> **To do**:
[a] According to the piece on wine critic Robert Parker, what is the name of the bimonthly newsletter where he publishes his opinions?
[b] Copy out the section of the piece on wine critic Robert Parker that opens with the words containing "As a latecomer" and closes with "The Wine Advocate.".

* start Page text *

I'll admit that I know little about fine wines, and until recently I knew even less about Robert Parker. Virtually all my information is obtained from an extensive cover story by William Langewiesche in this month's The Atlantic Monthly, titled "The Million Dollar Nose."
Both Parker and his nose grew up in rural northern Maryland, about a half hour drive from my hometown of Baltimore. Parker still lives near his childhood home, in a small town called Monkton. Trained as a lawyer, he later discovered his acute gift of smell, and a keen ability to evaluate wines and recall their essential qualities many years afterward.
As a latecomer to the field of oenology, Parker doesn't have sterling wine critic credentials. Unlike traditional revered British critics, for example, he never earned a diploma known as the Master of Wine (M.W.). Such a diploma requires, among other things, arcane knowledge of little-known vintages.
To form his opinions of wines, Parker stands in his Monkton office and tastes them. And tastes them again. About 10,000 wines a year. It's a brutal job, I know. After tasting the wines, Parker rates them numerically, then writes his succinct opinions in his bimonthly newsletter, The Wine Advocate.
The world is full of wine critics. But until Parker came on the scene 22 years ago, the wine world was inhabited by the Wise. It was controlled by wealthy aristocratic families in France, epitomized by the Bordeaux region. Traditionally, a Bordeaux was judged more on its terroir, a term roughly equivalent to pedigree, rather than on its true merits. The top chateaux inherit the "classified growths" of grapes, a nineteenth-century marketing tool described as "a more or less permanent ranking according to traditional perceptions of its relative prestige and quality."
But Parker doesn't give a hoot for a grape's lineage. His ranking system is pretty straightforward. He samples the wine, then decides if it tastes good. "What I've brought is a democratic view. I don't give a [darn] that your family goes back to pre-Revolution and you've got more wealth than I could imagine. If this wine's no good, I'm gonna say so."

* end Page text *
* start Dataset rows *

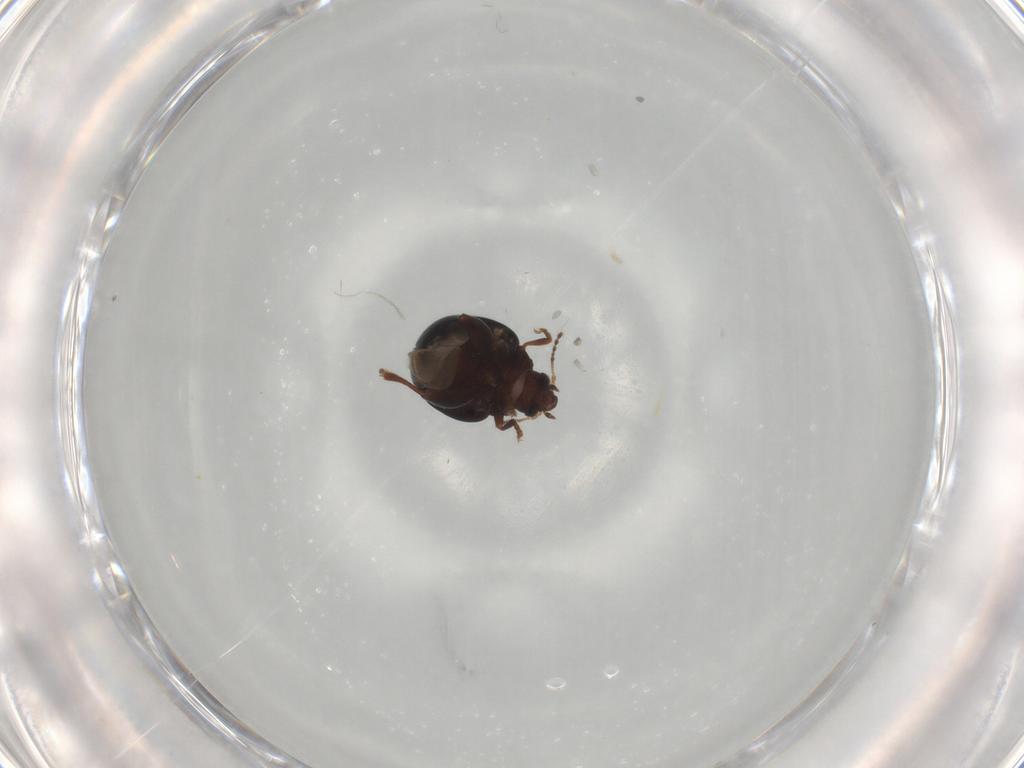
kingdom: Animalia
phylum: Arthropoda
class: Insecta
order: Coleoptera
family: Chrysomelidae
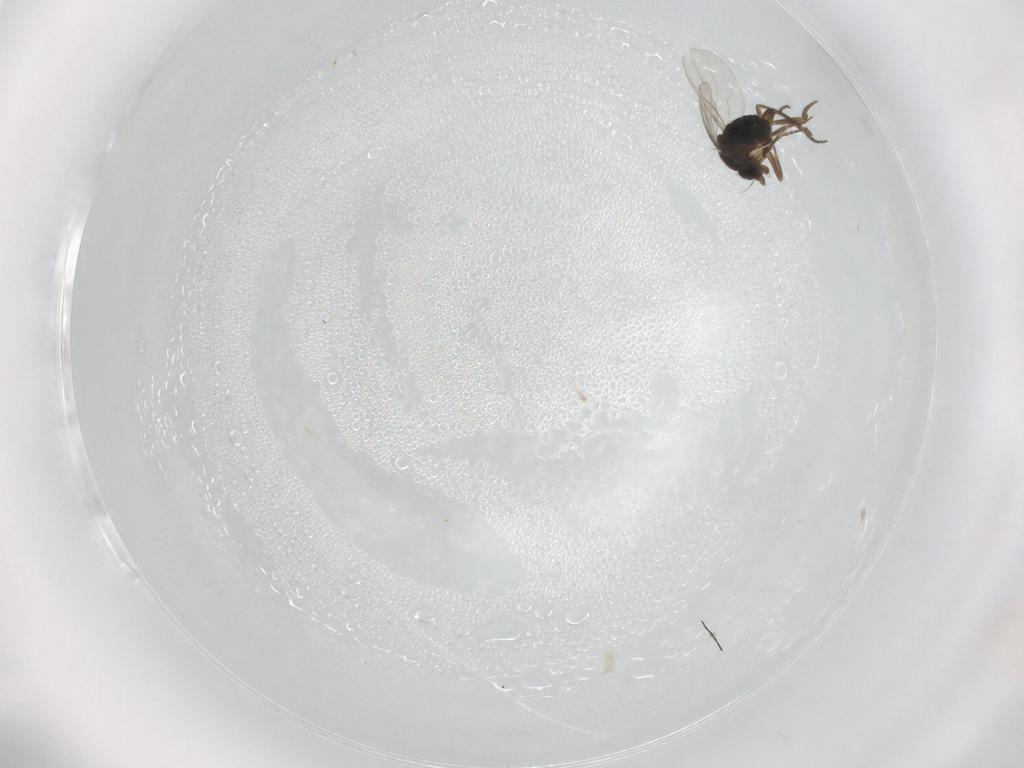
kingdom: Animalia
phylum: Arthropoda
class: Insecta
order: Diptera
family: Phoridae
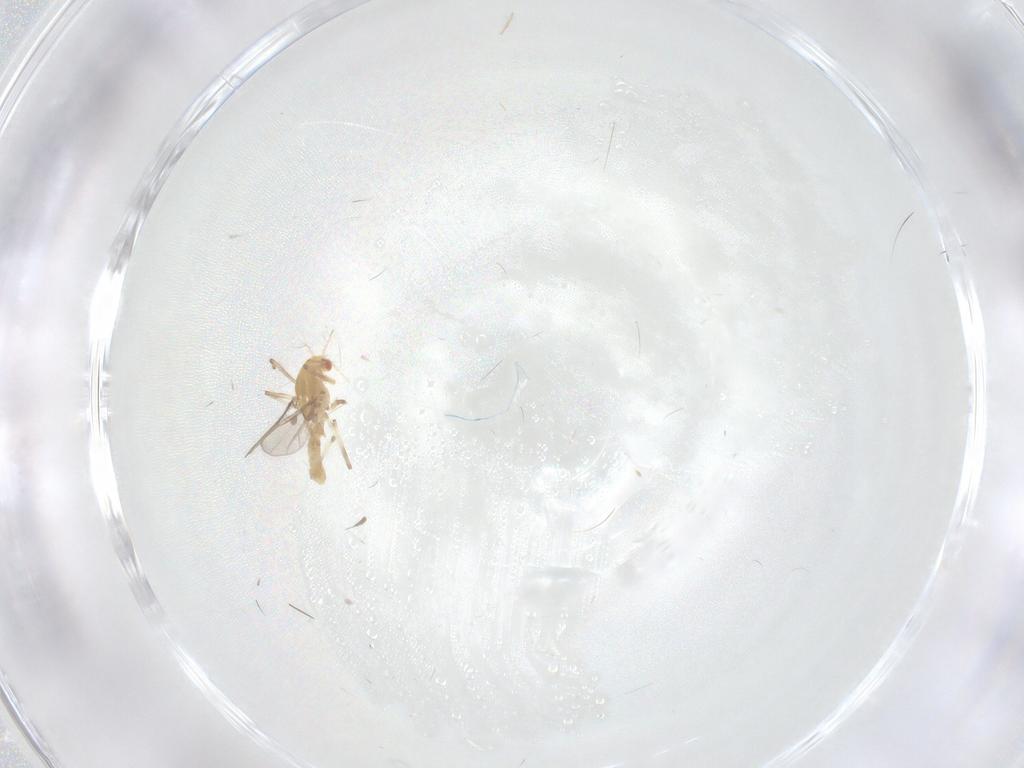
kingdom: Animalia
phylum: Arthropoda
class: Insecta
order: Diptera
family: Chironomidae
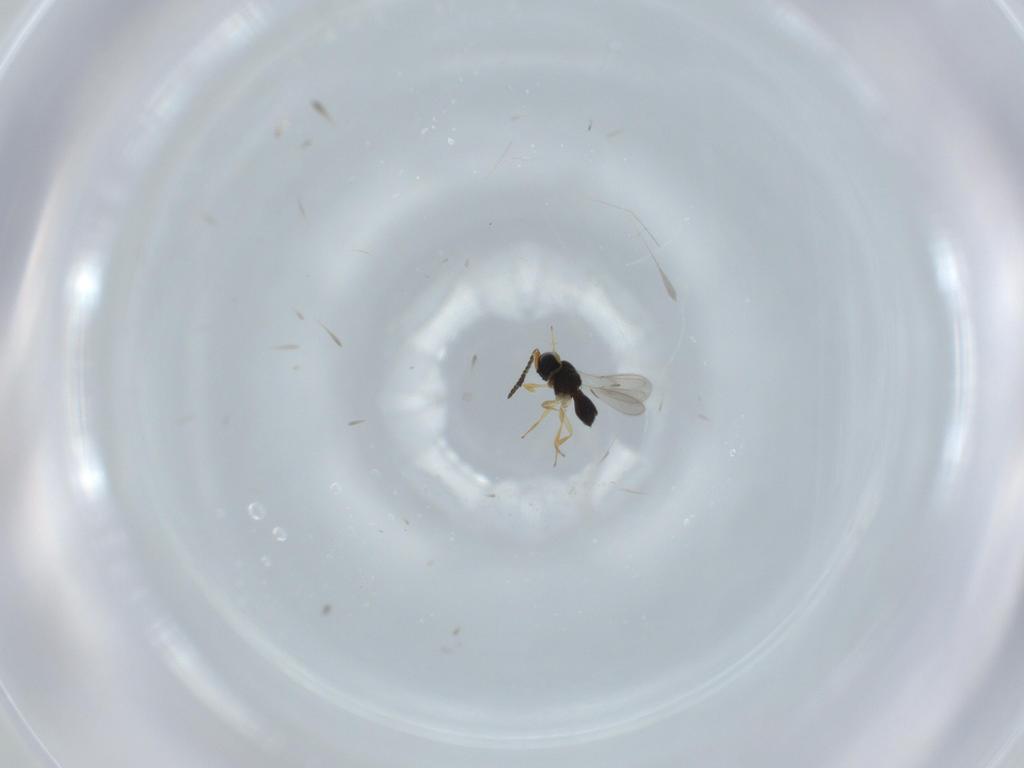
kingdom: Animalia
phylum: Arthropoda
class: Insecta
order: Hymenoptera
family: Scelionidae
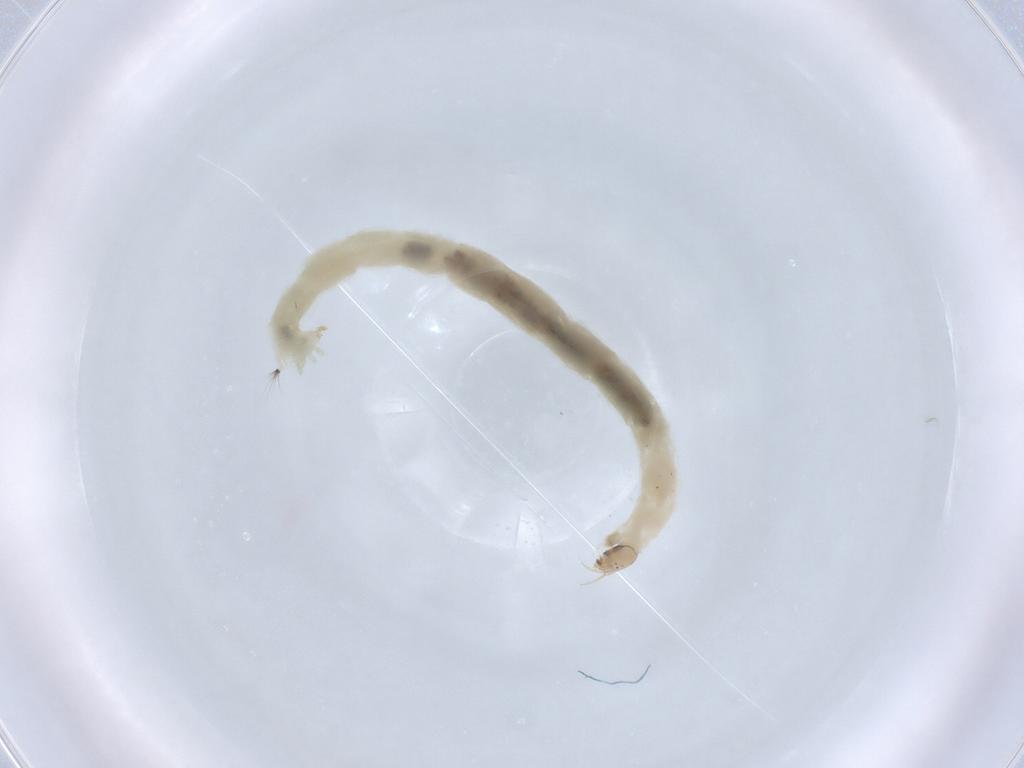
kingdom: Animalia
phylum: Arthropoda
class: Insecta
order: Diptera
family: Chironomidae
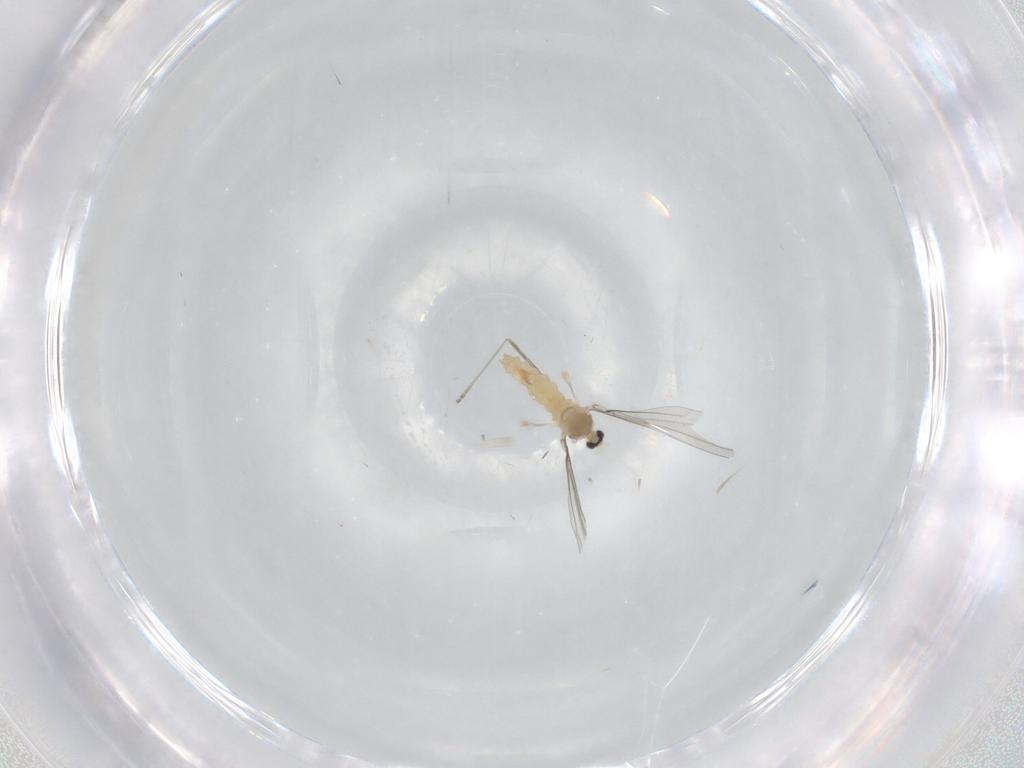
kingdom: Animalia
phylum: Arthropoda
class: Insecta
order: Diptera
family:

* end Dataset rows *

> **Task-by-task answers**:
[a] The Wine Advocate

[b]
As a latecomer to the field of oenology, Parker doesn't have sterling wine critic credentials. Unlike traditional revered British critics, for example, he never earned a diploma known as the Master of Wine (M.W.). Such a diploma requires, among other things, arcane knowledge of little-known vintages.
To form his opinions of wines, Parker stands in his Monkton office and tastes them. And tastes them again. About 10,000 wines a year. It's a brutal job, I know. After tasting the wines, Parker rates them numerically, then writes his succinct opinions in his bimonthly newsletter, The Wine Advocate.